New Pew research shows that 72 percent of Americans use their mobile device while shopping and 28 percent of them used their mobile device to research a product or service. To receive alerts, consumers will first have to opt in via text or download an app to receive these offers as they travel around their local area. Either a business can offer its own app or a local media publisher, like a TV or radio station, might offer an app with multiple offers from various local businesses.
What makes mobile geofencing advertising unique is its ability to increase foot traffic into any business. It entices customers not within sight of the business, but within a short walk or drive, to make a purchase they might not have otherwise. It brings the front door of the business to consumers.

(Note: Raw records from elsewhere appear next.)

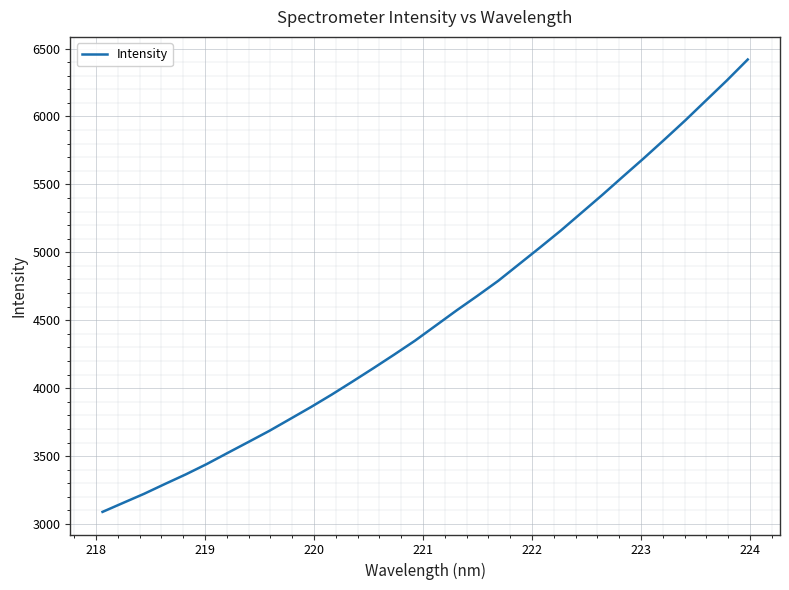

How many categories are shown in the chart?

32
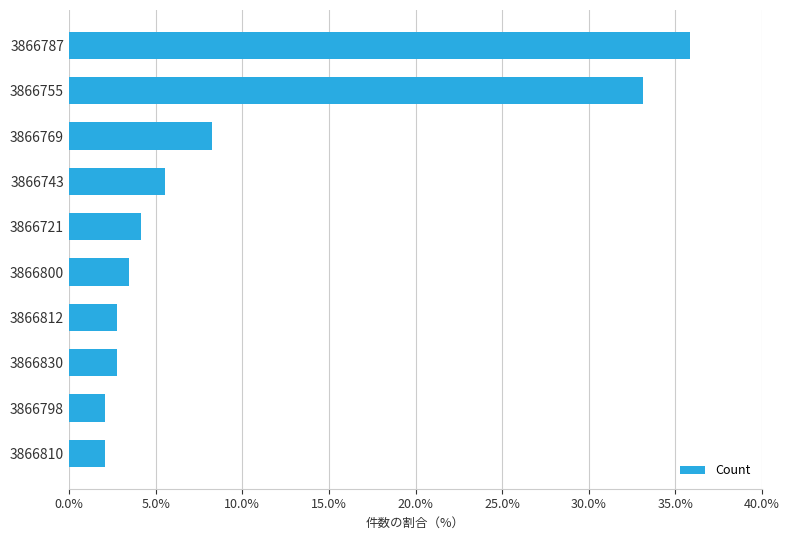

What is the minimum value shown in the chart?

2.1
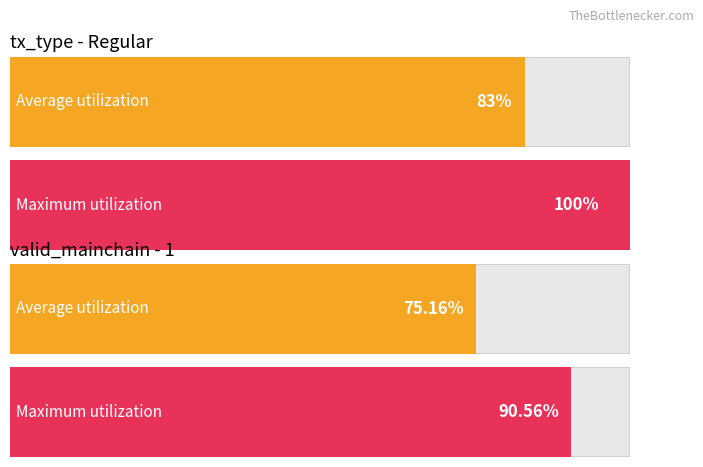

Does the chart contain stacked bars?

No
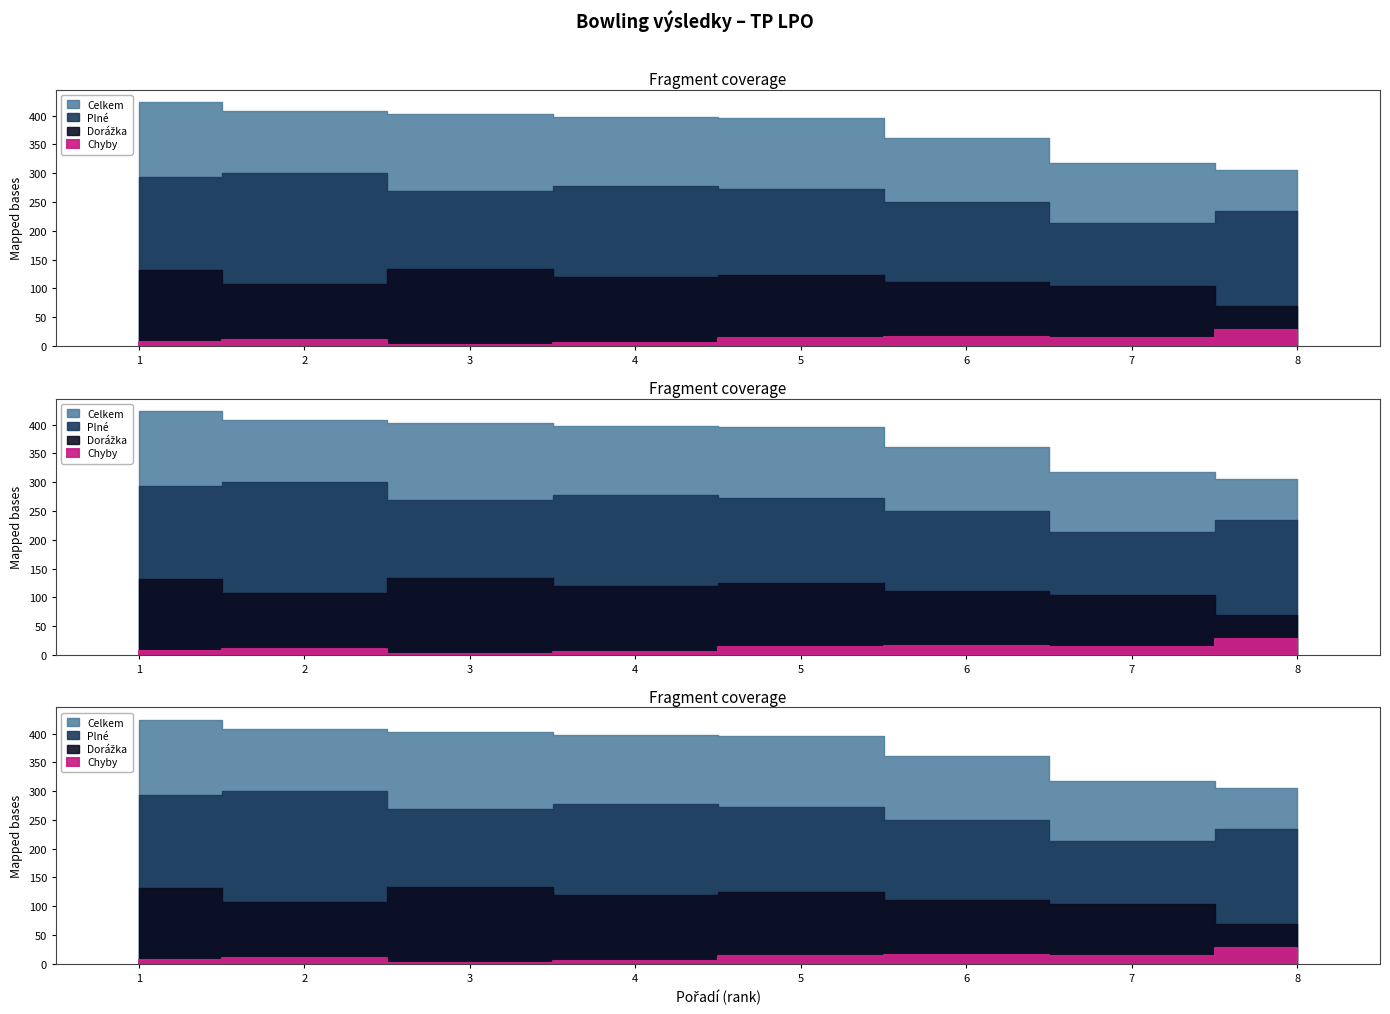

Which label corresponds to the smallest value in the chart?

3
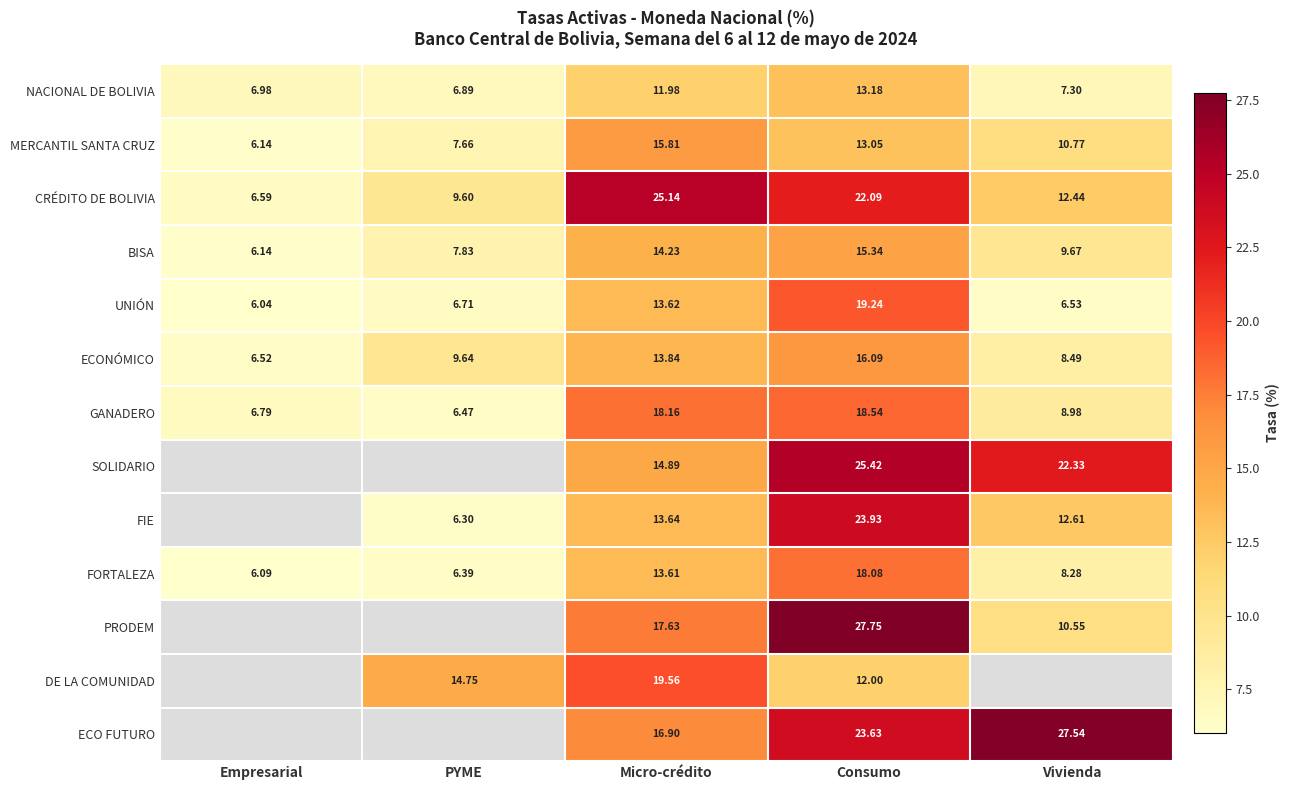

What is the difference between the CRÉDITO DE BOLIVIA values at PYME and Micro-crédito?

15.5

Hyper-personal. Mobile devices are the most personal of all media technologies. According to the Mobile Marketing Association, 91 percent of mobile users keep their phone within reach 24/7 – even while they sleep! While advertisers can exert greater control over their hyperlocal marketing messages using mobile geofencing advertising, it also creates a more hyperpersonal consumer experience.
For example, by opting in via text or by downloading an app, consumers can choose which geofencing advertising messages they want to receive. They can filter their choices by type of business, location and even the frequency of alerts. These hyperpersonal marketing messages empower consumers to establish the parameters for engagement with local businesses. According to Moto Message, 95 percent of marketing text messages are read within 15 minutes of receiving them and they have a redemption rate of 20 percent. Giving more control to the consumer results in higher redemption rates for the advertiser.
Highly Perishable. Geofencing is a great way for retailers to drive in-store traffic and offer consumers something different. One of the most powerful features of mobile geofencing advertising is its delivery of “highly perishable” offers. The hyperlocal and hyperpersonal nature of mobile geofencing advertising requires a different type of enticement to get consumers to act. Traditional special offers advertised on billboards, in newspapers, on the radio or TV or even desktop websites, won’t work because they often have a shelf life of days or weeks. The redemption period for special offers delivered via mobile are often measured in hours or even minutes.
If someone receives a mobile alert from a business within a mile of their location, the goal of that offer is to redirect that consumer into the business right then and there. The consumer will make a split-second decision on whether or not to act on that offer, so it needs to be extra special. Not only does the offer have to be a deeper discount or bigger enticement than a traditional offer, but the redemption deadline has to be much shorter – most likely under an hour. For example, a coffee shop might send out an alert stating “Buy 1 Coffee, Get 2 Free, Redeem in Next 15 Minutes.” An offer like this one is not only very enticing to consumers, but it is a powerful way for the business to drive foot traffic during slower times.
Mobile marketing is becoming more important for businesses. Geofencing is just one tool in the marketing mix. By using audience targeting programs in conjunction with geofencing, marketers can maximize the likelihood of reaching the optimal recipients of an offer.